SOURCE RECORDS START
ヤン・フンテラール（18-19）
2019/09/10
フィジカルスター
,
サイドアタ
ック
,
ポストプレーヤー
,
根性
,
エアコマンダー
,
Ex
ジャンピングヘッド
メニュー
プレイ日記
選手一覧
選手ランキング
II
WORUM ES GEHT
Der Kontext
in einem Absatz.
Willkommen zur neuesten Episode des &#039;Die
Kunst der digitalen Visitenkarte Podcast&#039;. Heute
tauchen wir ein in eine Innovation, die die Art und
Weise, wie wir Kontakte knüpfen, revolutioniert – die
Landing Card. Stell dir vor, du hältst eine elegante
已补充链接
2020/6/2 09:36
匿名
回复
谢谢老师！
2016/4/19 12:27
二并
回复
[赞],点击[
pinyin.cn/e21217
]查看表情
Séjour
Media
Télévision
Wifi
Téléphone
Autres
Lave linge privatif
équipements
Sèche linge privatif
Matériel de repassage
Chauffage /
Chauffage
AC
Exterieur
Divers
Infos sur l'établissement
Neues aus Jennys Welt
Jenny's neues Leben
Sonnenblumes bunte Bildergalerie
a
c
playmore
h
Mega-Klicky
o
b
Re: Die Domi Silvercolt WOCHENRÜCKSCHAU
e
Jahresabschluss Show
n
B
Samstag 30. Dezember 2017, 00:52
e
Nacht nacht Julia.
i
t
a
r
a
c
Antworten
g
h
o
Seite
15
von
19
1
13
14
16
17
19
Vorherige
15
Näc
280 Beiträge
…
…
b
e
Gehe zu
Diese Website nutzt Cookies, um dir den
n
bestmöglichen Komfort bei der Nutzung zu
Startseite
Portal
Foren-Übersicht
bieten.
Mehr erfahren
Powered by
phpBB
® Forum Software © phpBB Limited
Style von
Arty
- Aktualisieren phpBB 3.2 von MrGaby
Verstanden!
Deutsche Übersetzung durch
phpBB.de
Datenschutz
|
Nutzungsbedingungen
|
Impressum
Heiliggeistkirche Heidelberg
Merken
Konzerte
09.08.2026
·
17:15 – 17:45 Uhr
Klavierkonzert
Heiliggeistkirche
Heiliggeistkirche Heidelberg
SOURCE RECORDS END
# WORK REQUIRED
Reproduce every line of the rows above character for character, keeping their original order and line breaks.

# RESULT OF THE TASK
ヤン・フンテラール（18-19）
2019/09/10
フィジカルスター
,
サイドアタ
ック
,
ポストプレーヤー
,
根性
,
エアコマンダー
,
Ex
ジャンピングヘッド
メニュー
プレイ日記
選手一覧
選手ランキング
II
WORUM ES GEHT
Der Kontext
in einem Absatz.
Willkommen zur neuesten Episode des &#039;Die
Kunst der digitalen Visitenkarte Podcast&#039;. Heute
tauchen wir ein in eine Innovation, die die Art und
Weise, wie wir Kontakte knüpfen, revolutioniert – die
Landing Card. Stell dir vor, du hältst eine elegante
已补充链接
2020/6/2 09:36
匿名
回复
谢谢老师！
2016/4/19 12:27
二并
回复
[赞],点击[
pinyin.cn/e21217
]查看表情
Séjour
Media
Télévision
Wifi
Téléphone
Autres
Lave linge privatif
équipements
Sèche linge privatif
Matériel de repassage
Chauffage /
Chauffage
AC
Exterieur
Divers
Infos sur l'établissement
Neues aus Jennys Welt
Jenny's neues Leben
Sonnenblumes bunte Bildergalerie
a
c
playmore
h
Mega-Klicky
o
b
Re: Die Domi Silvercolt WOCHENRÜCKSCHAU
e
Jahresabschluss Show
n
B
Samstag 30. Dezember 2017, 00:52
e
Nacht nacht Julia.
i
t
a
r
a
c
Antworten
g
h
o
Seite
15
von
19
1
13
14
16
17
19
Vorherige
15
Näc
280 Beiträge
…
…
b
e
Gehe zu
Diese Website nutzt Cookies, um dir den
n
bestmöglichen Komfort bei der Nutzung zu
Startseite
Portal
Foren-Übersicht
bieten.
Mehr erfahren
Powered by
phpBB
® Forum Software © phpBB Limited
Style von
Arty
- Aktualisieren phpBB 3.2 von MrGaby
Verstanden!
Deutsche Übersetzung durch
phpBB.de
Datenschutz
|
Nutzungsbedingungen
|
Impressum
Heiliggeistkirche Heidelberg
Merken
Konzerte
09.08.2026
·
17:15 – 17:45 Uhr
Klavierkonzert
Heiliggeistkirche
Heiliggeistkirche Heidelberg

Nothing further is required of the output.